**Document excerpt:**
________________

A related question is who will do the acceptance testing? And by extension, who will do the readiness assessment. This very much depends on the business model and the capabilities and skill set of the parties involved. The sidebar "Decision-Making Model
Stereotypes" enumerates several common scenarios. When either the Product Development Team or the Product Owner feels they need assistance conducting the readiness assessment or acceptance testing, they may resort to a Test Outsourcing model. The third-party
test lab would do the assessment, but the readiness decision and acceptance decision still belong to the Product Development Team and Product Owner respectively.
When Will We Do the Testing?
The test plan needs to address when the testing will be done. Some testing activities will be done by the Product Development Team as part of readiness assessment, while others are the responsibility of the Product Owner who will be deciding whether to accept
the product. The test plan needs to include this in further detail to the point where we have an understanding of how much time we need for readiness assessment and acceptance testing and what we will use that time for. There are two main strategies for when
testing is done on a project. The sequential approach to product development lifecycle places most testing activities into a separate test phase after all development is completed. The agile approach is to test each increment of functionality as it is completed.
One way to plan testing is to define a testing phase of the project after all new functionality development is complete. This is illustrated in Figure 5 Testing Phase in a Sequential Product Development Lifecycle.
Figure 5 Testing Phase in a Sequential Product Development Lifecycle
This testing phase typically consists of several time-boxed test cycles, each of which contains both readiness assessment and acceptance testing activities as illustrated in Figure 6.

________________

**Extracted material:**
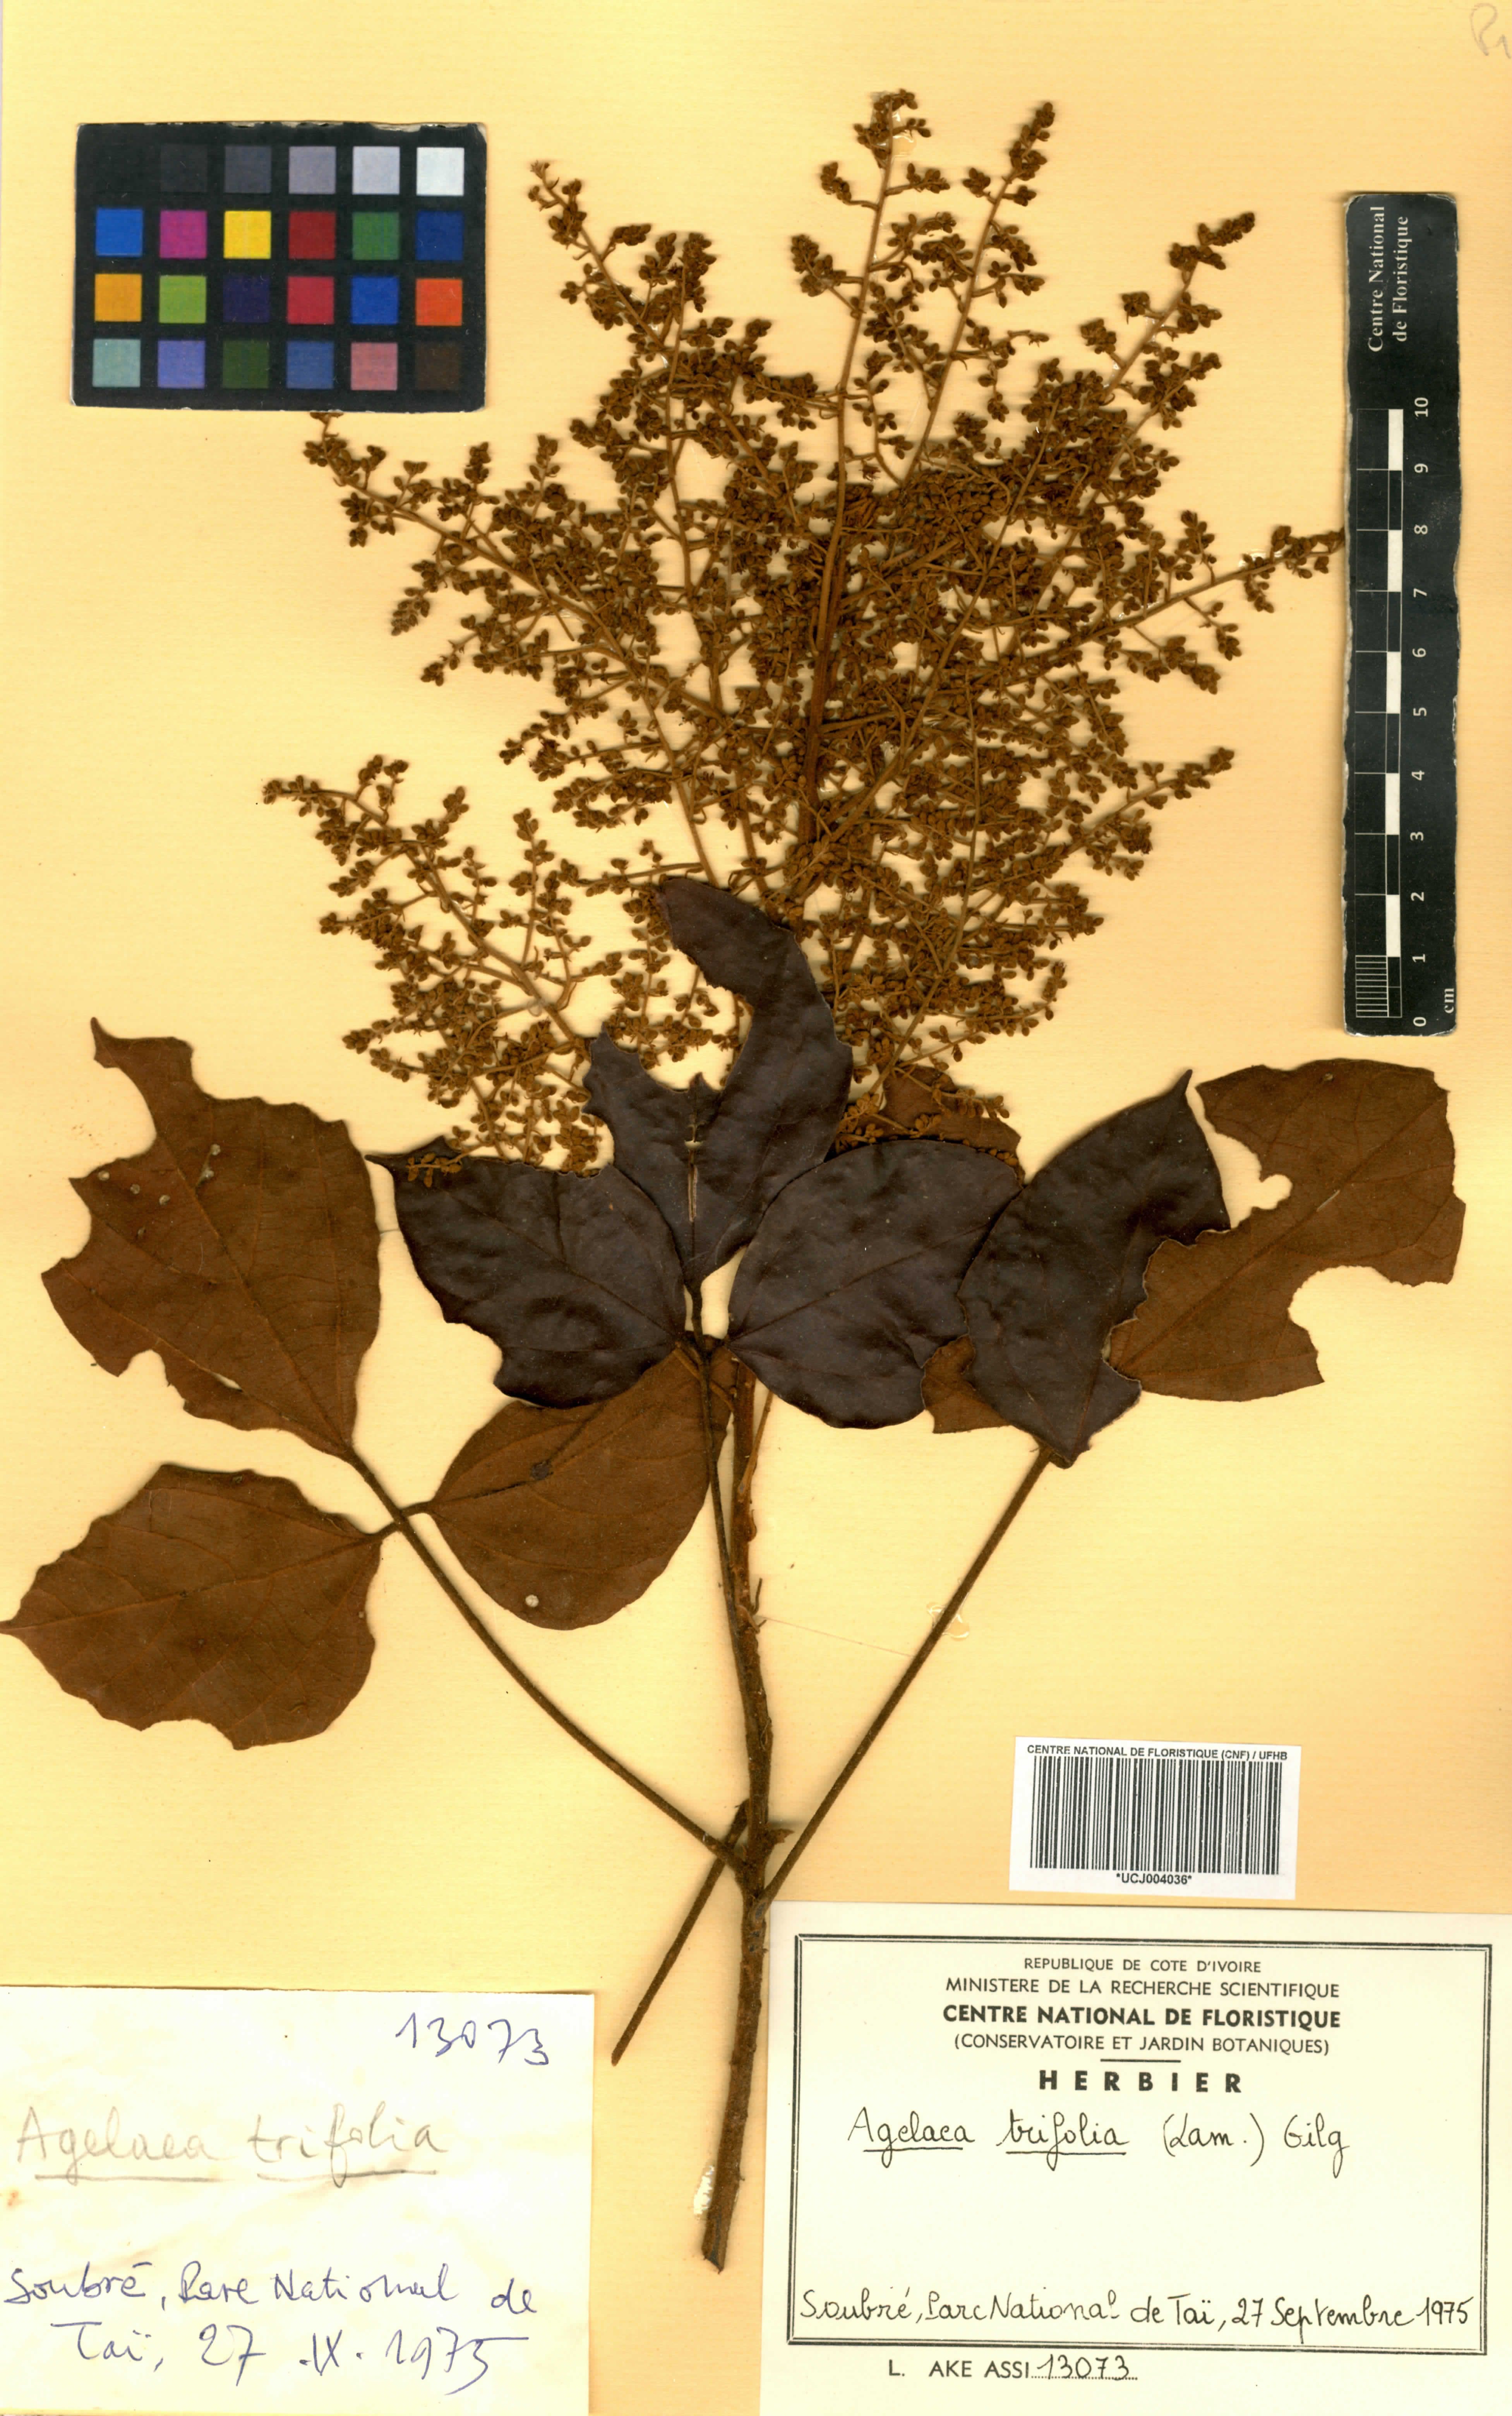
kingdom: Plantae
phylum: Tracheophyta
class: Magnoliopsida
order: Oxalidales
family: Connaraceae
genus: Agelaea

________________

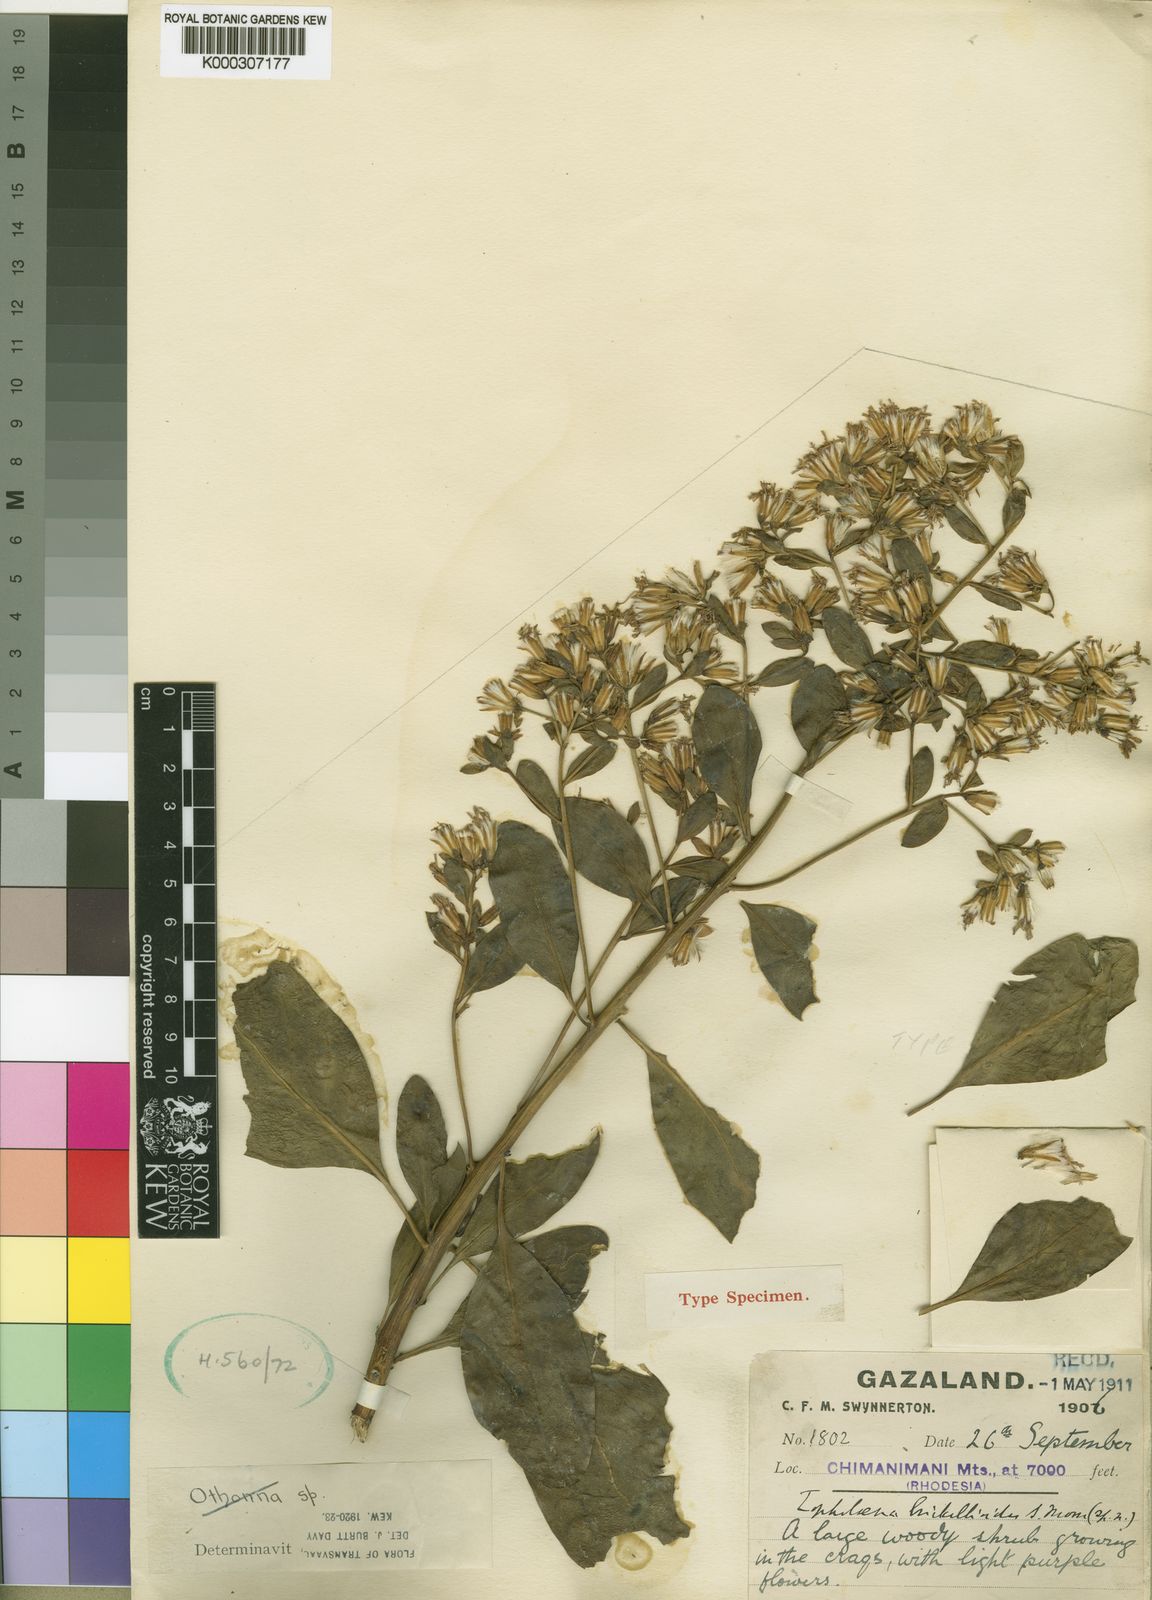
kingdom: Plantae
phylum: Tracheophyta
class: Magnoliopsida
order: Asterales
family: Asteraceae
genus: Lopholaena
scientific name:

________________

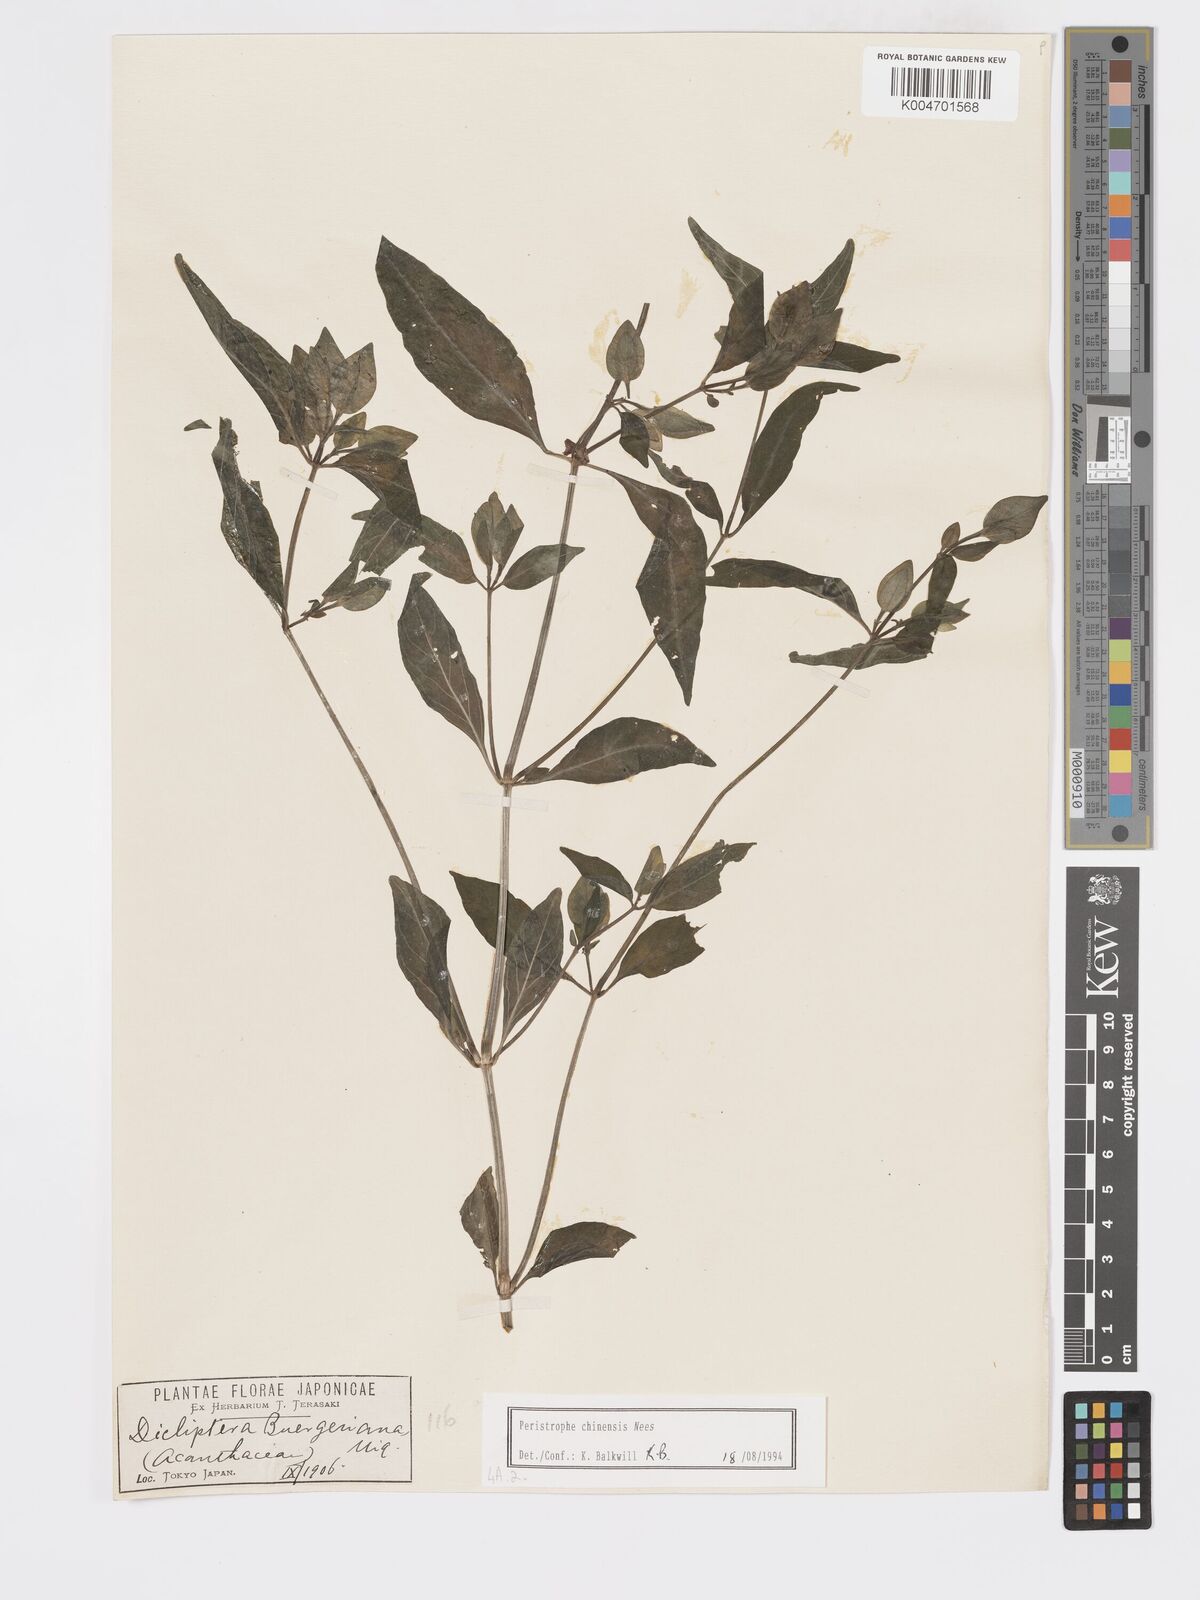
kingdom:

________________

**Set task 1:**
In the excerpt on acceptance testing, how does the agile approach schedule testing?
**Set task 2:**
Carry on the excerpt on acceptance testing, starting after its final sentence.
The data has no connection to the excerpt on acceptance testing.

**Output 1:**
It tests each increment of functionality as it is completed.

**Output 2:**
Figure 6 Multiple Test Cycles in Accept Phase of Project
Each test cycle would be focused on one release candidate (RC) version of the software. Within the test cycle the Product Development Team makes a readiness decision before involving the Product Owner Team in the acceptance testing. In the early test cycles,
this readiness decision is made by answering the question, "Is it good enough to bother having the Product Owner Team test it?" It is valuable to get Product Owner feedback on the software even if we know there are some defects. The test cycles each
result in concerns that need to be investigated. Any concerns that need software changes are then addressed by the Product Development Team, and a new release candidate is built. This sets the stage for the next test cycle. We repeat this process until the
release candidate is accepted by the acceptance decision maker(s).
Within each test cycle, it is likely we will have a predefined set of testing activities; these may be laid out as a Pert chart or a Gantt chart to reflect timing and interdependencies. We may decide to reuse the same plan for each of the test cycles, or we
could define a unique plan for each cycle. In practice, with good automated regression testing in place, we should find fewer and fewer defects each test cycle. Because of this, a risk-based approach to planning the subsequent cycles could result in shorter
cycle times and faster time to market. We may also deliberately choose to defer some kinds of testing activities to later test cycles or to do them in earlier test cycles.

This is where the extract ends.